[start Input for this task]

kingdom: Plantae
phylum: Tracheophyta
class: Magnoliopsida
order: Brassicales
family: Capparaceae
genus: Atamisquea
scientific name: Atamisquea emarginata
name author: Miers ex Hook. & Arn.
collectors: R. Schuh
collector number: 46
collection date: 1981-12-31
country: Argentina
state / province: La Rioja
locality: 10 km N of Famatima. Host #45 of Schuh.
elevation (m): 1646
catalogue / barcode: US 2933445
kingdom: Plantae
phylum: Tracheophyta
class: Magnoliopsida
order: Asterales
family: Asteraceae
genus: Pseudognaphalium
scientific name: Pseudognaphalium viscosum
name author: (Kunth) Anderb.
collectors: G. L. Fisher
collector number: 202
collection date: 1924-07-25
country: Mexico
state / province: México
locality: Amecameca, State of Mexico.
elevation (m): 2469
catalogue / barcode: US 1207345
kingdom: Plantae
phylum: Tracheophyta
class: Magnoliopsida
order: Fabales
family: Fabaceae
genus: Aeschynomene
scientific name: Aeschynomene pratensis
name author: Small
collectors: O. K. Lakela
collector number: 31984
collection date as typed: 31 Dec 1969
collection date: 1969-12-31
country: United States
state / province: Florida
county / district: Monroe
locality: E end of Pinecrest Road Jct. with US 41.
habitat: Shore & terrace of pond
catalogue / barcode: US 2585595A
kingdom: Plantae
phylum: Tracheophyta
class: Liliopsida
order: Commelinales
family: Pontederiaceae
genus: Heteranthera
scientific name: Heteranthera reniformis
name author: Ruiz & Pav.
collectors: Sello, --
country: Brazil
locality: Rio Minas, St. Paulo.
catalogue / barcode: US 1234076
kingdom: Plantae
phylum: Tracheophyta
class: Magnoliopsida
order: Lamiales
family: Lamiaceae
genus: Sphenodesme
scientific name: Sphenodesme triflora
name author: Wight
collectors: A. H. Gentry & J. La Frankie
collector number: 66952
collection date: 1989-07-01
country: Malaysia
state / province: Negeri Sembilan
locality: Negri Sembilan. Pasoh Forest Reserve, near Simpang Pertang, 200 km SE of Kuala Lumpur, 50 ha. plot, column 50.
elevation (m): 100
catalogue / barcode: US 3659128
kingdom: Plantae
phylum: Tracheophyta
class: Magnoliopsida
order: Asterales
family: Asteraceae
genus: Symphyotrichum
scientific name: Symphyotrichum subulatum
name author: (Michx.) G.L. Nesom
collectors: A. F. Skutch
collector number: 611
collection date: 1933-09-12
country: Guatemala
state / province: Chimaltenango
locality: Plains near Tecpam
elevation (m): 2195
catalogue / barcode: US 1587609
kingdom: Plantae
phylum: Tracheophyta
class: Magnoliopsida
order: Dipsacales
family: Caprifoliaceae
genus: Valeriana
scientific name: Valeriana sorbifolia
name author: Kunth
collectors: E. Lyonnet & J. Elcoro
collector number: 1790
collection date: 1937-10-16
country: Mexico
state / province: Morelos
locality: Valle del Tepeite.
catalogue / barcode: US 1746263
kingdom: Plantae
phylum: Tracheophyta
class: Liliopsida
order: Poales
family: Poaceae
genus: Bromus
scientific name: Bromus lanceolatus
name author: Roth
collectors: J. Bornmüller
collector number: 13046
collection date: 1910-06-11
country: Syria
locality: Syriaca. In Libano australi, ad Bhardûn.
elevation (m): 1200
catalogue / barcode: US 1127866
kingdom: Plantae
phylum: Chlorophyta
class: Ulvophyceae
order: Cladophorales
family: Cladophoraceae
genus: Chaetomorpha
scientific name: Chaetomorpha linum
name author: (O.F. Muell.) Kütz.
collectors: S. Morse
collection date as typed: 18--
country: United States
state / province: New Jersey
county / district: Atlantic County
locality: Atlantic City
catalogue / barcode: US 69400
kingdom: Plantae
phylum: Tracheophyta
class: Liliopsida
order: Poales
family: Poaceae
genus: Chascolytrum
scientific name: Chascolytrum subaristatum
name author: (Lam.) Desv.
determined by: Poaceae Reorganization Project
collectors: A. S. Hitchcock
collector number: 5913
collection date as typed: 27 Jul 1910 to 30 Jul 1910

[end Input for this task]

Exercise aim — Format the lines from the one containing "name author: (Michx.) G.L. Nesom" through the one containing "order: Dipsacales" as a Markdown table with columns headed Row and Entry. Put each line's number in Row and the line itself in Entry, and omit any blank lines.

Answer for this exercise —
| Row | Entry |
|---|---|
| 1 | name author: (Michx.) G.L. Nesom |
| 2 | collectors: A. F. Skutch |
| 3 | collector number: 611 |
| 4 | collection date: 1933-09-12 |
| 5 | country: Guatemala |
| 6 | state / province: Chimaltenango |
| 7 | locality: Plains near Tecpam |
| 8 | elevation (m): 2195 |
| 9 | catalogue / barcode: US 1587609 |
| 10 | kingdom: Plantae |
| 11 | phylum: Tracheophyta |
| 12 | class: Magnoliopsida |
| 13 | order: Dipsacales |